The Magician Earl

It is well known that the great Earl of Desmond, though history pretends to dispose of him differently, lives to this hour enchanted in his castle, with all his household, at the bottom of the lake.

There was not, in his day, in all the world, so accomplished a magician as he. His fairest castle stood upon an island in the lake, and to this he brought his young and beautiful bride, whom he loved but too well; for she prevailed upon his folly to risk all to gratify her imperious caprice.

They had not been long in this beautiful castle, when she one day presented herself in the chamber in which her husband studied his forbidden art, and there implored him to exhibit before her some of the wonders of his evil science. He resisted long; but her entreaties, tears, and wheedlings were at length too much for him and he consented.

But before beginning those astonishing transformations with which he was about to amaze her, he explained to her the awful conditions and dangers of the experiment.

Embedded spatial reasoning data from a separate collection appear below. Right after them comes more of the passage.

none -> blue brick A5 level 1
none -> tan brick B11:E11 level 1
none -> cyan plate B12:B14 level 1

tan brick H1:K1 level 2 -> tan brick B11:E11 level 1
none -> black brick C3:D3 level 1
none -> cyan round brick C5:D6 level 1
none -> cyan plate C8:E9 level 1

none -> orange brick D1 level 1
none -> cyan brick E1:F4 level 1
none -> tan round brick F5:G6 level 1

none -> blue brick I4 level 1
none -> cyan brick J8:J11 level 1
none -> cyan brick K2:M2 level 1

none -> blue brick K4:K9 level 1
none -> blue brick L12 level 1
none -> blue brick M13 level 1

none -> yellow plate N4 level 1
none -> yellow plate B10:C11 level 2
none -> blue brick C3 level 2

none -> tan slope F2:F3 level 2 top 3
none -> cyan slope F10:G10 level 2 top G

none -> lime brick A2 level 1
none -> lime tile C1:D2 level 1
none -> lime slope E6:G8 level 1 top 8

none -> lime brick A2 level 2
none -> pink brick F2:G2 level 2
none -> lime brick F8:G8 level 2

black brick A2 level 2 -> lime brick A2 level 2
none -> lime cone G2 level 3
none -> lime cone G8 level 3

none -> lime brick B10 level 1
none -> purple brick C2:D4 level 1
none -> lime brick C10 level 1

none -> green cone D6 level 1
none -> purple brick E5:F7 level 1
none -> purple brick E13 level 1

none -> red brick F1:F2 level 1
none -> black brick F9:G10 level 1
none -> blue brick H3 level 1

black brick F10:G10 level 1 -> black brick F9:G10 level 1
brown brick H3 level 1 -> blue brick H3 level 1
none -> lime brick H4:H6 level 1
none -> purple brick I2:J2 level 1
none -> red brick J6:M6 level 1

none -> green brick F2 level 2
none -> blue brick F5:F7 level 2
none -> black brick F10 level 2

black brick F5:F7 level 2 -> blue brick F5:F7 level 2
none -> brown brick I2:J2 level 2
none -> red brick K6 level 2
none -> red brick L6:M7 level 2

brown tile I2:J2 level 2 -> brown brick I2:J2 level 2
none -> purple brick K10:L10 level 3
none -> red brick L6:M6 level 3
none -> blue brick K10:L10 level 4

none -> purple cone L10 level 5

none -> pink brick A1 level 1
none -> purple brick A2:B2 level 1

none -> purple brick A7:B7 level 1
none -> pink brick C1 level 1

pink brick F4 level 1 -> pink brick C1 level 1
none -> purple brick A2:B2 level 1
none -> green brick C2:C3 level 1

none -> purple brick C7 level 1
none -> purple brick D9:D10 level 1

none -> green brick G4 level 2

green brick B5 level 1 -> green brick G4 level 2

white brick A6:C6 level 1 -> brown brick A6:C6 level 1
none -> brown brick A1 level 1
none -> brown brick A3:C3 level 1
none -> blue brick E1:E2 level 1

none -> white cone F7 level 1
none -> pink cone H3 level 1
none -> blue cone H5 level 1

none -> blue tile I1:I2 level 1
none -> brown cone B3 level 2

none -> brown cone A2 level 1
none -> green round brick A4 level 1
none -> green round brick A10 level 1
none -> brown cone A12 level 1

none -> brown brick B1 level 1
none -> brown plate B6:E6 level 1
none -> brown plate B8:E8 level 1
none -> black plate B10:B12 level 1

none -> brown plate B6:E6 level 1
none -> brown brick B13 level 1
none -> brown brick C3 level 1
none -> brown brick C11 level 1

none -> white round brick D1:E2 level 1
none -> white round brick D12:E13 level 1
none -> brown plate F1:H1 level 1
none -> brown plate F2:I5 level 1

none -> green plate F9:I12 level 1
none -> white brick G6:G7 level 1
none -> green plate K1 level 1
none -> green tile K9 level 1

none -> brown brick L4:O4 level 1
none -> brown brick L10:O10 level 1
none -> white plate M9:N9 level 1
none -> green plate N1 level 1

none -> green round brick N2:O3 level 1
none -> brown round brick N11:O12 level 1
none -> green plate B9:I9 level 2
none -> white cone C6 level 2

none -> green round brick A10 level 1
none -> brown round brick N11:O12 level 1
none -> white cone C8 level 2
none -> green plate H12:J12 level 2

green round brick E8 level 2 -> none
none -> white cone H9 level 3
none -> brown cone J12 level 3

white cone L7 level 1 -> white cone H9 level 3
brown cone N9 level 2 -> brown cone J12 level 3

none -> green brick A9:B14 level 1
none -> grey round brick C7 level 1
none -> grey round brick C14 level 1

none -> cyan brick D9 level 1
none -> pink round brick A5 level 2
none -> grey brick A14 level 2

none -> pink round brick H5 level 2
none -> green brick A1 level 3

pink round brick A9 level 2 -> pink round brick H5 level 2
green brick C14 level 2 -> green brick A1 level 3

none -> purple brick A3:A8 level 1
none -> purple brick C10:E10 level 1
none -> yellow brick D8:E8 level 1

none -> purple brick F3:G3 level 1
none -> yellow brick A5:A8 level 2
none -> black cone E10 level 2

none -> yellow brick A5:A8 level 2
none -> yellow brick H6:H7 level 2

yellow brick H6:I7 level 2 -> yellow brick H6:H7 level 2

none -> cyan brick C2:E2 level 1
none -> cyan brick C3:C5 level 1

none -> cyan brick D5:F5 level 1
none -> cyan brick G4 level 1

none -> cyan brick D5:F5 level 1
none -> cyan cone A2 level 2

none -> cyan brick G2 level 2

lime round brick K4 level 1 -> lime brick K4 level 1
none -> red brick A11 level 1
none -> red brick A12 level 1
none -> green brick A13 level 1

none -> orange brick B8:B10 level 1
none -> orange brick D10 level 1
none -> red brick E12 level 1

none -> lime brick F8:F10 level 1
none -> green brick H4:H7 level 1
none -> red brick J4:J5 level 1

Alone in this vast apartment, the walls of which were lapped, far below, by the lake whose dark waters lay waiting to swallow them, she must witness a certain series of frightful phenomena, which once commenced, he could neither abridge nor mitigate; and if throughout their ghastly succession she spoke one word, or uttered one exclamation, the castle and all that it contained would in one instant subside to the bottom of the lake, there to remain, under the servitude of a strong spell, for ages.

The dauntless curiosity of the lady having prevailed, and the oaken door of the study being locked and barred, the fatal experiments commenced.

Muttering a spell, as he stood before her, feathers sprouted thickly over him, his face became contracted and hooked, a cadaverous smell filled the air, and, with heavy winnowing wings, a gigantic vulture rose in his stead, and swept round and round the room, as if on the point of pouncing upon her.

The lady commanded herself through this trial, and instantly another began.